Ex-IBM Employee From China Gets 5 Years Prison for Stealing Code

Ex-IBM Employee From China Gets 5 Years Prison for Stealing Code
The logo for IBM is seen at the SIBOS banking and financial conference in Toronto, Ontario, Canada on Oct. 19, 2017. (Chris Helgren/Reuters)
Reuters
1/20/2018
Updated:
1/23/2018

NEW YORK–A former software engineer for IBM in China was sentenced to five years in prison after he pleaded guilty to stealing proprietary source code from the company, prosecutors announced on Friday.

Jiaqiang Xu, 32, was sentenced on Thursday by U.S. District Judge Kenneth Karas in White Plains, New York, according to a statement from the office of U.S. Attorney Geoffrey Berman. Xu pleaded guilty in May 2017 to economic espionage and theft of a trade secret.

Leanne Marek, Xu’s attorney, did not immediately respond to a request for comment.

Xu worked as a systems software developer for International Business Machines Corp. from 2010 to 2014, according to a public LinkedIn profile. The company was not identified by name in court documents and did not immediately respond to a request for comment.

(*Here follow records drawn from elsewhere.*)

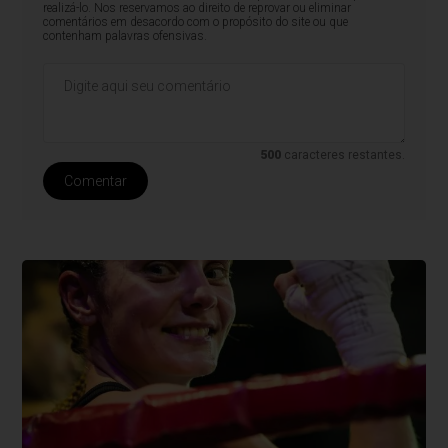
realizá-lo. Nos reservamos ao direito de reprovar ou eliminar
comentários em desacordo com o propósito do site ou que
contenham palavras ofensivas.
500
caracteres restantes.
Comentar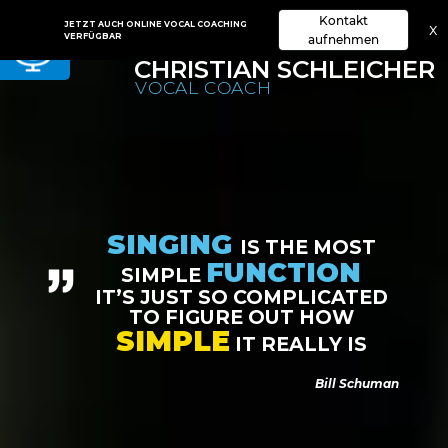
Kontakt
JETZT AUCH ONLINE VOCAL COACHING
x
VERFÜGBAR
aufnehmen
CHRISTIAN SCHLEICHER
VOCAL COACH
SINGING
IS THE MOST
FUNCTION
SIMPLE
IT’S JUST SO COMPLICATED
TO FIGURE OUT HOW
SIMPLE
IT REALLY IS
Bill Schuman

Xu was arrested in December 2015 after meeting with an undercover officer at a White Plains hotel, where authorities said he was recorded saying he used proprietary IBM code to make software to sell to customers, according to prosecutors.

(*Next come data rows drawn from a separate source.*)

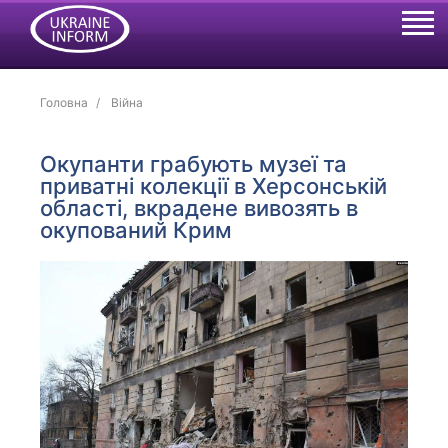
Головна
Війна
Окупанти грабують музеї та
приватні колекції в Херсонській
області, вкрадене вивозять в
окупований Крим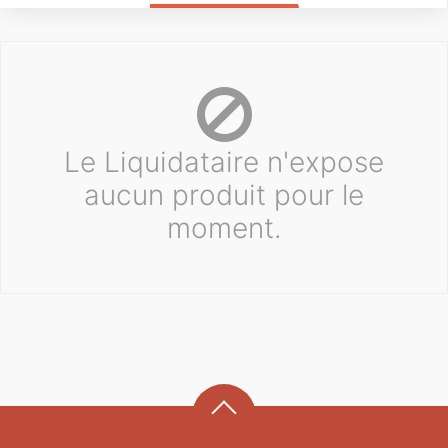
Le Liquidataire n'expose
aucun produit pour le
moment.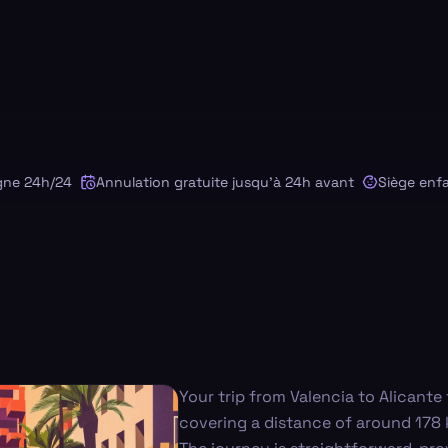
24h/24
Annulation gratuite jusqu'à 24h avant
Siège enfant 
Your trip from Valencia to Alicant
covering a distance of around 178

He was originally charged with theft of a trade secret. The economic espionage charges were added in a superseding indictment filed last June.

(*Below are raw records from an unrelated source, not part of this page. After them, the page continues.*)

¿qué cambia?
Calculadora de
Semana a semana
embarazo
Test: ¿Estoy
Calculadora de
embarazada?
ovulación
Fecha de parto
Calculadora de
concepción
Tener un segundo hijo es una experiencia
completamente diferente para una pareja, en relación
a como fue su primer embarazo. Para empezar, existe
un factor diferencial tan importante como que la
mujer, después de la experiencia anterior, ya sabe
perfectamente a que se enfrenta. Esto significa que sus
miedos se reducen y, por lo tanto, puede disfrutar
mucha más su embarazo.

Prosecutors said the proprietary computer code Xu stole was related to a so-called clustered file system, which facilitates faster computer performance.

Xu, who began working at IBM in China in 2010, had full access to the source code before voluntarily resigning in May 2014, prosecutors said.

According to the criminal complaint filed in 2015, the Federal Bureau of Investigation in 2014 received a report that someone in China was claiming to have access to the code and using it for business ventures, prompting the investigation that led to the arrest.